Japan’s rate normalization is part of this broader recalibration. Markets are adjusting to a world where ultra-easy policy is gradually unwinding. But “gradual” is the operative word. Japan isn’t slamming on the brakes. They’re easing their foot off the accelerator, and they’re doing it in the most telegraphed, predictable way possible.
THE BIGGER PICTURE
Taking a step back, the fundamental drivers of crypto adoption and value appreciation remain unchanged. Institutional interest continues to grow. Regulatory clarity is improving in major jurisdictions. The technology continues to mature. These structural tailwinds don’t evaporate simply because Japan moves rates from 0.5% to 0.75%.
What we need to watch is the interest rate differential and its trajectory. As long as Japan remains significantly below global rates – which it will for the foreseeable future – the funding advantage doesn’t disappear entirely. It just narrows somewhat. And as long as the US continues on its easing path, that offsetting dynamic remains in play.
The real risk wouldn’t come from Japan’s measured rate normalization. It would emerge from a scenario where Japan had to hike aggressively and repeatedly while the US simultaneously pivoted back to tightening. That would create genuine funding stress and could trigger a more serious carry trade unwind. However, that’s not the scenario we’re facing, and it’s not what markets are pricing in.
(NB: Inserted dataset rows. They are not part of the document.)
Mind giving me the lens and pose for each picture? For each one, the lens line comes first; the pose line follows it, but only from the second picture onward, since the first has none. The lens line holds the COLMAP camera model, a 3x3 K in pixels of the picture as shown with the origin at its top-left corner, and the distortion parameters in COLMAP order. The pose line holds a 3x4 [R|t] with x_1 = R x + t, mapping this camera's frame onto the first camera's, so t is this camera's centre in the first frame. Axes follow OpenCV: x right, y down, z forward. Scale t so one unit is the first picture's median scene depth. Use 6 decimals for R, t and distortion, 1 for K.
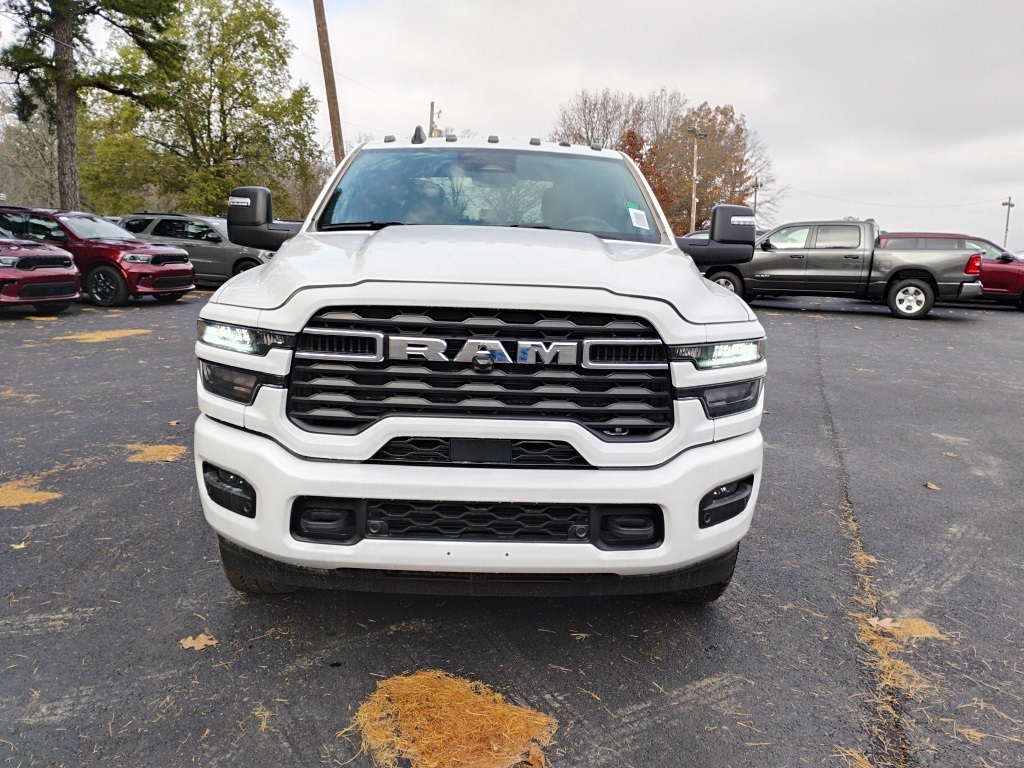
lens RADIAL K [[845.1, 0, 512.0], [0, 845.1, 384.0], [0, 0, 1]] dist [0.075355, -0.087853]
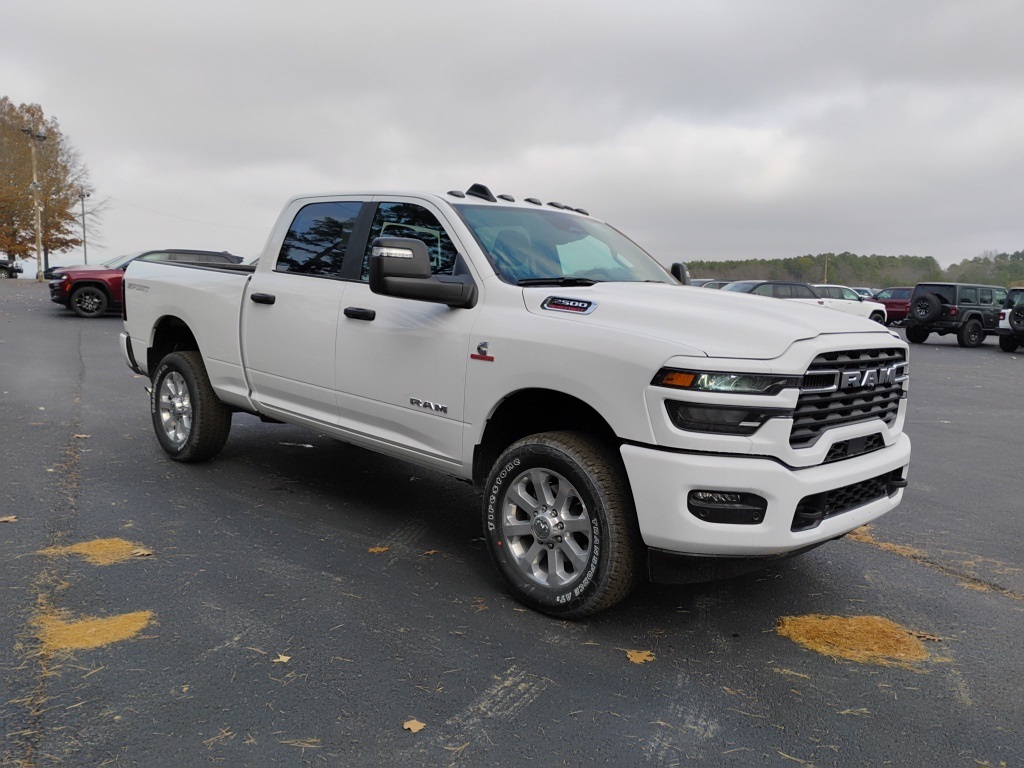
lens RADIAL K [[845.1, 0, 512.0], [0, 845.1, 384.0], [0, 0, 1]] dist [0.075355, -0.087853]
pose [[0.720985, -0.087334, 0.687425, -1.231684], [0.098444, 0.994873, 0.023143, -0.100044], [-0.685922, 0.050988, 0.725886, 0.277601]]
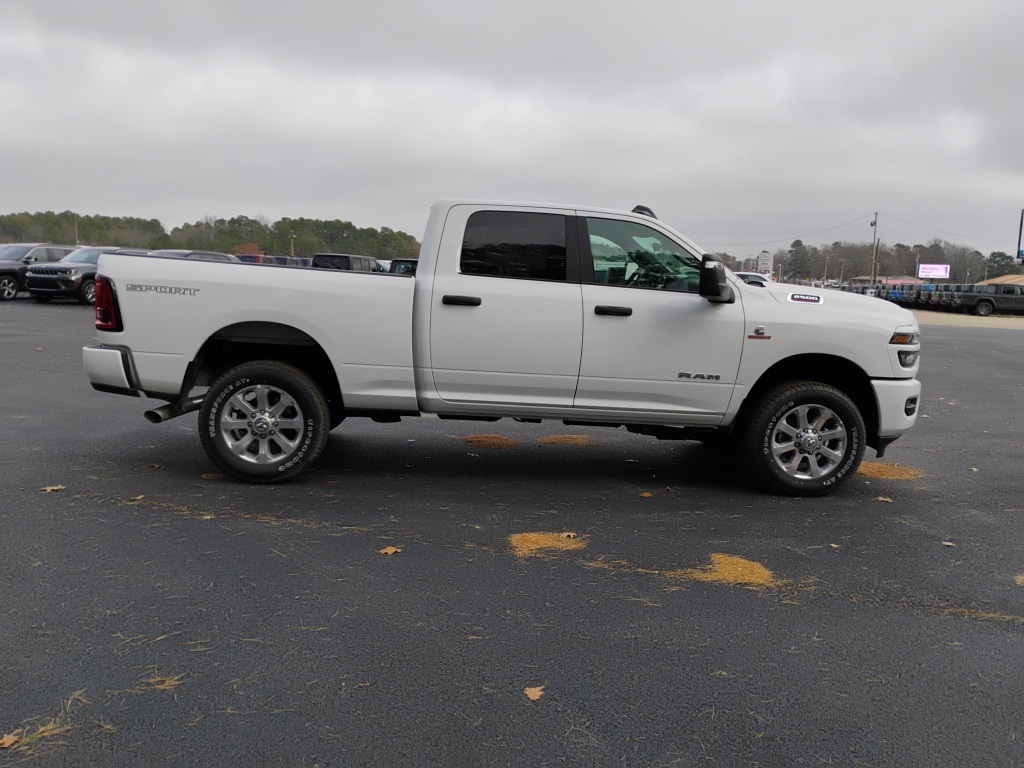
lens RADIAL K [[845.1, 0, 512.0], [0, 845.1, 384.0], [0, 0, 1]] dist [0.075355, -0.087853]
pose [[-0.049382, -0.164454, 0.985148, -2.318874], [0.128713, 0.977079, 0.169559, -0.433405], [-0.990452, 0.135175, -0.027083, 2.005799]]
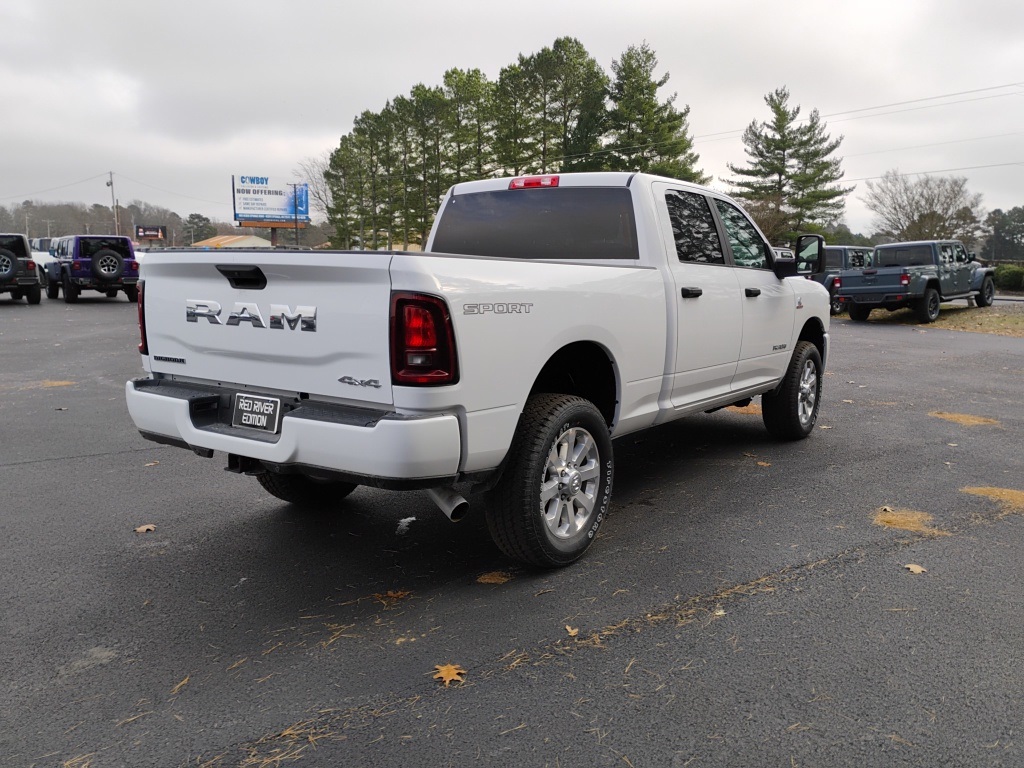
lens RADIAL K [[845.1, 0, 512.0], [0, 845.1, 384.0], [0, 0, 1]] dist [0.075355, -0.087853]
pose [[-0.799621, -0.132031, 0.585811, -1.067836], [0.064105, 0.951188, 0.301882, -0.682202], [-0.597074, 0.278944, -0.752126, 3.663552]]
Instead, we’re looking at a managed, gradual adjustment that markets have had ample time to prepare for. Yes, there will be volatility. Yes, there will be periods where funding dynamics create temporary headwinds. But none of this invalidates the broader bull case for crypto assets.
THE PATH FORWARD
As we move through this period of adjustment, the key for investors is maintaining perspective. Don’t let short-term volatility driven by funding flows distract from longer-term fundamentals. Don’t confuse a healthy correction with a trend reversal. Most importantly, don’t panic over headlines that strip away crucial context about what’s actually happening.
The crypto market will continue to experience turbulence as it navigates this transitional period. Some days will feel rough. Some moves will feel unsettling. That’s part of the process. However, when you examine the actual numbers – Japan’s rates still near zero, the US easing policy, carry trade impact diluted across global markets, and leverage already wrung out of crypto – the case for major systemic risk looks thin.
We’re going through a shake-out, not a breakdown. The bull market is consolidating, not ending. When this period of volatility passes, as it will, the market that emerges will be healthier and better positioned for sustainable growth. That’s not blind optimism. That’s what the data and the fundamentals actually tell us once we cut through the noise.